Every day the world over, we introduce new ideas, products and services to make our lives easier and simpler. In doing so, also every day we introduce new concepts, systems, processes, & organizations that over time become more and more complex in pursuing those ultimate and utopian goals of making things simpler. At a macro level, I find it all a bit amusing. But I digress, more on that later. Maybe.

Poor complexity has become notoriously undesirable. You don’t (usually) have a team sitting and doing a retrospective on a project and wondering why things weren’t complex enough. You don’t have a partner breaking up with you because things weren’t complex enough (I hope not!). I don’t know how hunter-gatherer types felt way back in the day but I imagine they had some amount of complexity in their nomadic life that first made them realize it would be simpler to just start settling down somewhere. As an artist though you probably like complexity to some extent, but who can tell with us crazy types.

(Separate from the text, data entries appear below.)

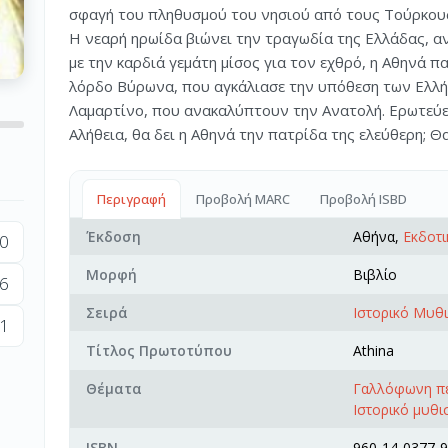
σφαγή του πληθυσμού του νησιού από τους Τούρκου
Η νεαρή ηρωίδα βιώνει την τραγωδία της Ελλάδας, αν
με την καρδιά γεμάτη μίσος για τον εχθρό, η Αθηνά 
λόρδο Βύρωνα, που αγκάλιασε την υπόθεση των Ελλή
Λαμαρτίνο, που ανακαλύπτουν την Ανατολή. Ερωτεύε
Αλήθεια, θα δει η Αθηνά την πατρίδα της ελεύθερη; Θα
Περιγραφή
Προβολή MARC
Προβολή ISBD
Έκδοση
Αθήνα,
Εκδοτι
0
Μορφή
Βιβλίο
6
Σειρά
Ιστορικό Μυθ
1
Τίτλος Πρωτοτύπου
Athina
Θέματα
Γαλλόφωνη πε
Ιστορικό μυθι
ISBN
960-14-0377-9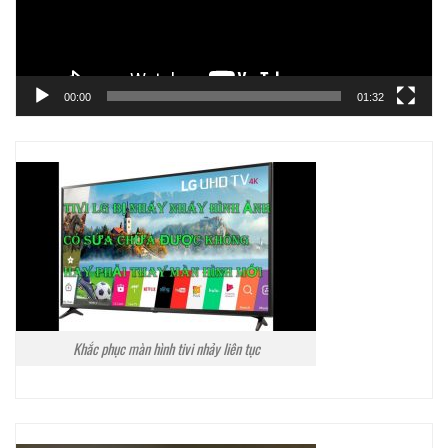
00:00
01:32
Khắc phục màn hình tivi nhảy liên tục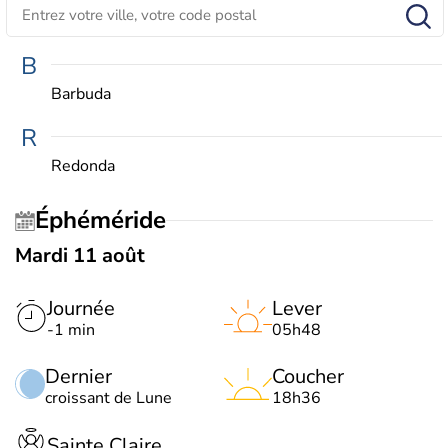
B
Barbuda
R
Redonda
Éphéméride
Mardi 11 août
Journée
Lever
-1 min
05h48
Dernier
Coucher
croissant de Lune
18h36
Sainte Claire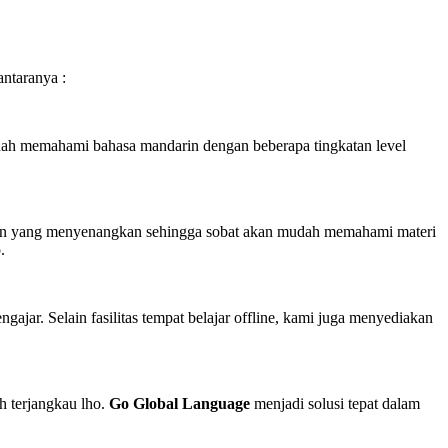
ntaranya :
udah memahami bahasa mandarin dengan beberapa tingkatan level
aian yang menyenangkan sehingga sobat akan mudah memahami materi
.
gajar. Selain fasilitas tempat belajar offline, kami juga menyediakan
h terjangkau lho.
Go Global Language
menjadi solusi tepat dalam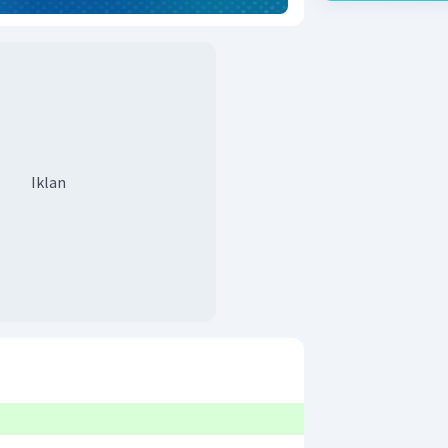
Iklan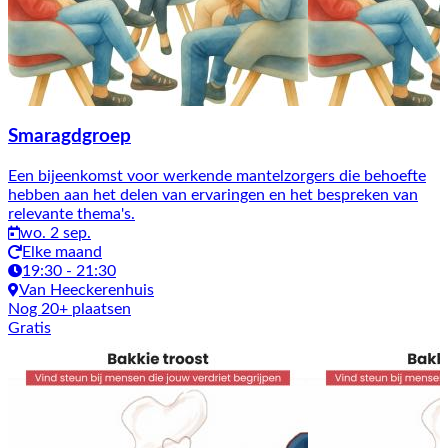
Smaragdgroep
Een bijeenkomst voor werkende mantelzorgers die behoefte
hebben aan het delen van ervaringen en het bespreken van
relevante thema's.
wo. 2 sep.
Elke maand
19:30 - 21:30
Van Heeckerenhuis
Nog 20+ plaatsen
Gratis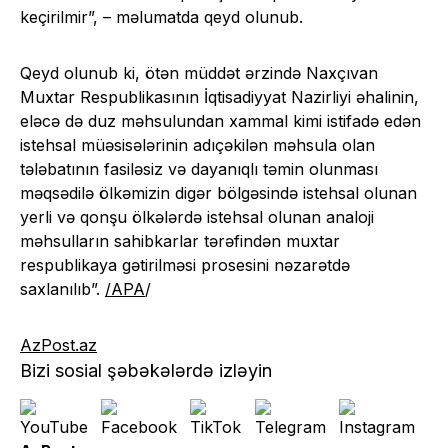
keçirilmir”, – məlumatda qeyd olunub.
Qeyd olunub ki, ötən müddət ərzində Naxçıvan
Muxtar Respublikasının İqtisadiyyat Nazirliyi əhalinin,
eləcə də duz məhsulundan xammal kimi istifadə edən
istehsal müəsisələrinin adıçəkilən məhsula olan
tələbatının fasiləsiz və dayanıqlı təmin olunması
məqsədilə ölkəmizin digər bölgəsində istehsal olunan
yerli və qonşu ölkələrdə istehsal olunan analoji
məhsulların sahibkarlar tərəfindən muxtar
respublikaya gətirilməsi prosesini nəzarətdə
saxlanılıb”.
/APA
/
AzPost.az
Bizi sosial şəbəkələrdə izləyin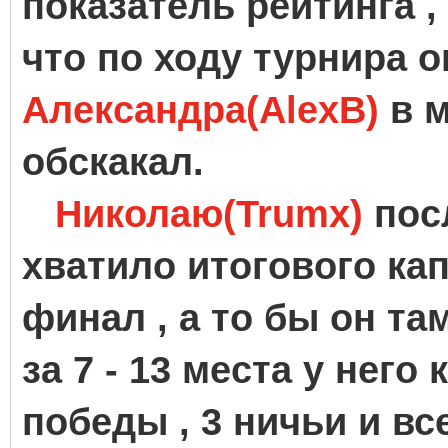
показатель рейтинга ,
что по ходу турнира 
Александра(AlexB)
в м
обскакал.
Николаю(Trumx)
посл
хватило итогового кап
финал , а то бы он та
за 7 - 13 места у него
победы , 3 ничьи и вс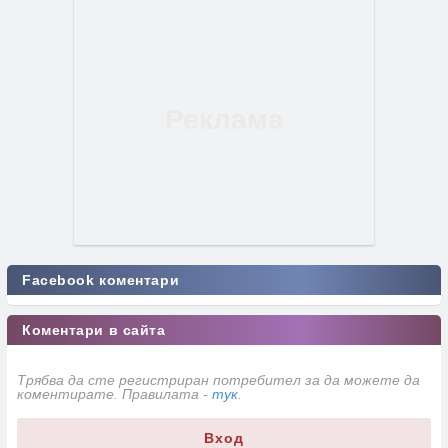
Facebook коментари
Коментари в сайта
Трябва да сте регистриран потребител за да можете да
коментирате. Правилата -
тук
.
Вход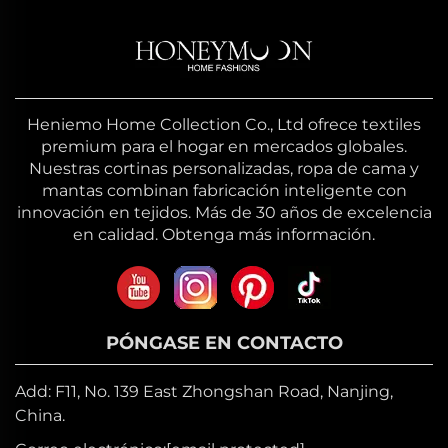
Heniemo Home Collection Co., Ltd ofrece textiles
premium para el hogar en mercados globales.
Nuestras cortinas personalizadas, ropa de cama y
mantas combinan fabricación inteligente con
innovación en tejidos. Más de 30 años de excelencia
en calidad. Obtenga más información.
PÓNGASE EN CONTACTO
Add: F11, No. 139 East Zhongshan Road, Nanjing,
China.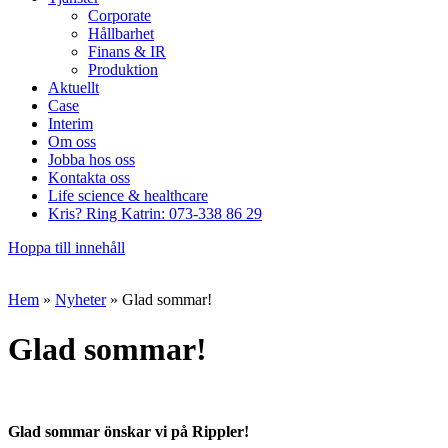
Corporate
Hållbarhet
Finans & IR
Produktion
Aktuellt
Case
Interim
Om oss
Jobba hos oss
Kontakta oss
Life science & healthcare
Kris? Ring Katrin: 073-338 86 29
Hoppa till innehåll
Hem
»
Nyheter
»
Glad sommar!
Glad sommar!
Glad sommar önskar vi på Rippler!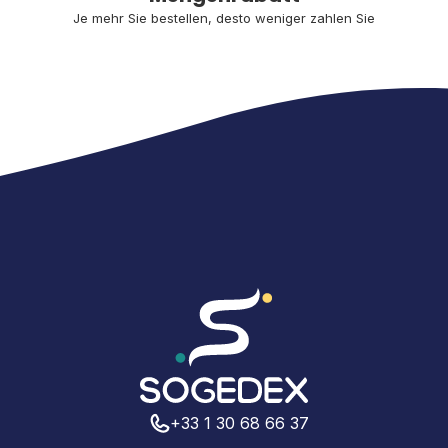
Je mehr Sie bestellen, desto weniger zahlen Sie
+33 1 30 68 66 37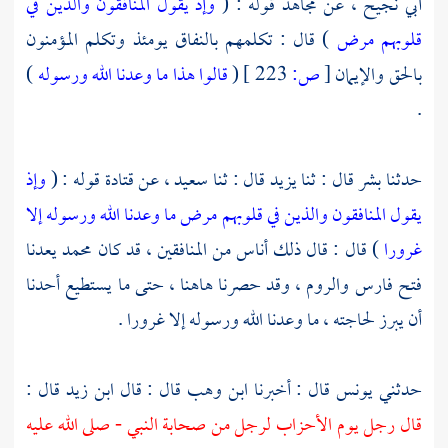
أبي نجيح ،
عن
مجاهد
قوله : (
وإذ يقول المنافقون والذين في
قلوبهم مرض
) قال : تكلمهم بالنفاق يومئذ وتكلم المؤمنون
بالحق والإيمان
[
ص:
223 ]
(
قالوا هذا ما وعدنا الله ورسوله
)
.
حدثنا
بشر
قال : ثنا
يزيد
قال : ثنا سعيد ، عن
قتادة
قوله : (
وإذ
يقول المنافقون والذين في قلوبهم مرض ما وعدنا الله ورسوله إلا
غرورا
) قال : قال ذلك أناس من المنافقين ، قد كان
محمد
يعدنا
فتح
فارس
والروم ،
وقد حصرنا هاهنا ، حتى ما يستطيع أحدنا
أن يبرز لحاجته ، ما وعدنا الله ورسوله إلا غرورا .
حدثني
يونس
قال : أخبرنا
ابن وهب
قال : قال
ابن زيد
قال :
قال رجل يوم الأحزاب لرجل من صحابة النبي - صلى الله عليه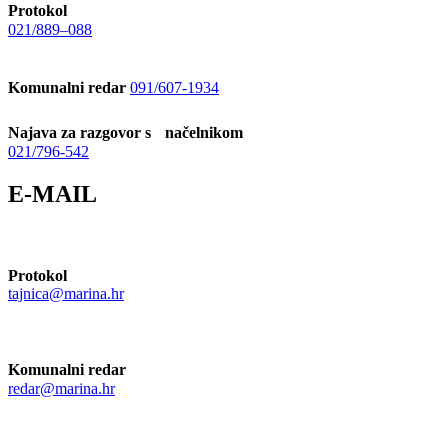
Protokol
021/889–088
Komunalni redar
091/607-1934
Najava za razgovor s načelnikom
021/796-542
E-MAIL
Protokol
tajnica@marina.hr
Komunalni redar
redar@marina.hr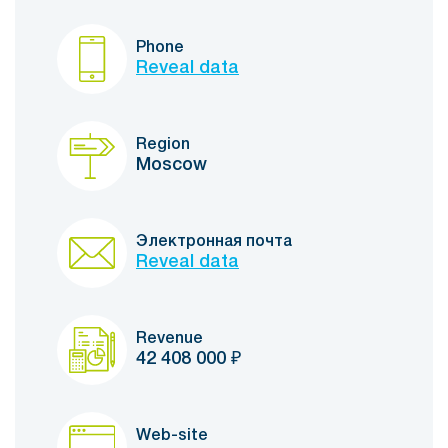
Phone
Reveal data
Region
Moscow
Электронная почта
Reveal data
Revenue
42 408 000
₽
Web-site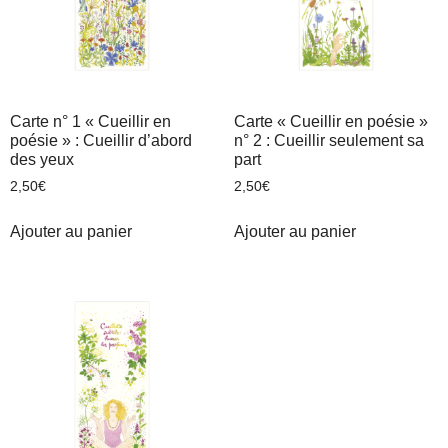
Carte n° 1 « Cueillir en
Carte « Cueillir en poésie »
poésie » : Cueillir d’abord
n° 2 : Cueillir seulement sa
des yeux
part
2,50
€
2,50
€
Ajouter au panier
Ajouter au panier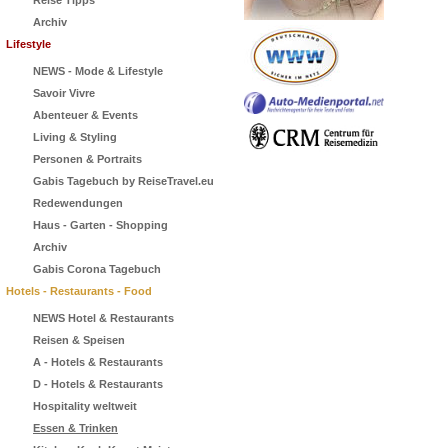
Reise Tipps
Archiv
Lifestyle
NEWS - Mode & Lifestyle
Savoir Vivre
Abenteuer & Events
Living & Styling
Personen & Portraits
Gabis Tagebuch by ReiseTravel.eu
Redewendungen
Haus - Garten - Shopping
Archiv
Gabis Corona Tagebuch
Hotels - Restaurants - Food
NEWS Hotel & Restaurants
Reisen & Speisen
A - Hotels & Restaurants
D - Hotels & Restaurants
Hospitality weltweit
Essen & Trinken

But in general complexity is like a guest at a party who just showed up uninvited. Sometimes you have a little brawl with it and kick it out, and things are great again, till another one of its’ annoying friends shows up knocking on the door.

But have you ever wondered what the root cause of all complexity is, though? Because we are so used to looking at it discretely in pretty much everything we do and experience, we often don’t realize where complexity actually comes from. Strangely, complexity doesn’t originate from complexity, or an ill-designed system, or a half-baked idea. Complexity comes, quite ruthlessly yet elegantly, from simplicity. Complexity is not the exception, it is the rule.

Wait, what does that even mean? Are you wondering why you are even reading this? It’s alright, I am also wondering why I am writing this so we’re even.

When I say complexity comes from simplicity, I think my mathematician friends reading this may realize where I am going with it. But as someone in no way qualified to speak of some of the mathematical concepts that inspire this idea, I’m trying to keep it simple so to speak and relate it to my worldly (and artly) experiences. Keeping it as simple as chaos can be, I mean. How simply a butterfly flapping its wings in Tokyo can cause rainfall in New York Central Park. Ah, beautiful chaos.

Nature is teeming with chaos, if it isn’t chaos itself already. Weather patterns, trees, coastlines etc., seemingly complex things originating out of the simplest of equations, unpredictable because of their sensitivity to their original conditions. And don’t you forget, we are nature too. The notion of complexity from simplicity is woven into the fabric of our very existence — the way our universe has come to it’s current state, the way something as complex as our eyes have evolved over the millennia to help us have greater chances of survival. Complexity is not the anti-pattern, it is the pattern.

The two main components of chaos theory are the idea that systems — no matter how complex they may be — rely upon an underlying order, and that very simple or small systems and events can cause very complex behaviors or events.

Complexity is basically the laws of nature doing their job. What’s simple now by design will be complex at an indeterminate time. You can run, and you can hide, but complexity will find it’s way to you at some point. The question isn’t really where does complexity come from, but when. And of course, how you learn to deal with it.